The electrochemical analysis such as CV, DPV, EIS was done using potentiostat/galvanostat (Multiautolab (MA204), Autolab, The Netherlands). Thin film gold micro-electrodes (µE) having 10 mm height, 6 mm width, 0.75 mm thickness with 1 mm diameter working area and all-in-one cell platform facilitating a low reagent consumption (2 µL to 10 µL) were purchased from Micrux Technologies Ltd., Spain. k-Stat was purchased from Smoky Mountain Scientific, U.S.A. Fourier transform infrared (FTIR) spectroscopic analysis was performed using Frontier Perkin Elmer. Scanning Electron Microscopy (SEM) was done using SEM QUANTA 200 F.

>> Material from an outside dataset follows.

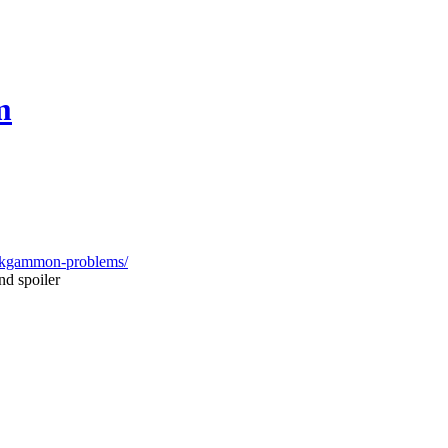
m
ackgammon-problems/
nd spoiler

The CV studies were done at scan rate 10 mV/s with applied potential from −0.4 to +0.4 V in 0.1 M phosphate buffer saline (PBS, pH7), containing 5 mM K [Fe(CN)6]3−/4−. DPV studies were carried out at a potential ranging from −0.4 to +0.4 V; amplitude, 0.05 V; pulse period, 0.05 s in 0.1 M phosphate buffer saline (PBS, pH7), containing 5 mM K [Fe(CN)6]3−/4−. The EIS measurements were performed in 0.1 M phosphate buffer (PBS, pH7), containing 5 mM K [Fe(CN)6]3−/4− with AC frequency ranging from 100 Hz to 100 kHz. For measurements using k-Stat, the potential range from +0.1 V to −0.3 V was chosen with the scan rate of 100 mV/s in the presence of supporting electrolyte containing 5 mM K [Fe(CN)6]3−/4− prepared in 0.1 M PBS, pH 7.

Sensor performance

The electro-catalytic sensing performance was measured before and after incubating the biosensor in chlorpyrifos solution containing 0.1 M PBS pH 7, 5 mM K [Fe(CN)6]3−/4− and 10 µM ATCl. The % Inhibition of chlorpyrifos to the enzyme was calculated from Eq. (2), where I0 and It represents the DPV peak current in response to 10 µM ATCl before and after the chlorpyrifos incubation respectively. The number of samples used were 20. The error bars are included in the calibration plot by taking standard deviation after repeating experiments for 3 times (n = 3). The average mean is plotted with standard error bars.

Sampling procedure for real samples

For a real vegetable sample analysis, 10 g of samples (cucumber, capsicum, and brinjal) was weighed and cut into small pieces. Then it was crushed finely using mortar and pestle following centrifugation at 3000 rpm for 15 min in PBS pH7. The supernatant was separated and known amount of chlorpyrifos was added for real vegetable sample analysis.

Conclusion

This work demonstrated the use of bio-conjugated MOF with AChE enzyme grafted on the gold microelectrode on a microfluidic platform integrated with portable electronics for the selective detection of chlorpyrifos. This platform is a portable tool for on-site analyses. Implementation of mechanism assures robust mechanical transfer of a solid phase sample in to a reservoir for detection. The EµAD exhibited a good recognition capability toward chlorpyrifos, within the linear range from 10 to 100 ng/L with a low limit of detection of 6 ng/L with a sensitivity of 0.598 µA/ng L−1/mm2. The developed bio-sensor requires 2 µL of sample and remains stable for nearly a month. The integration of EµAD with portable potentiostat enables it to be used in collecting real-time data from on-field samples with minimum scientific skills. In summary these advantages render the novel EµAD platform an attractive candidate for on-site analysis. Further work is underway using another category of pesticides to make the setup more viable so that it can be used by farmers and others without technical knowledge.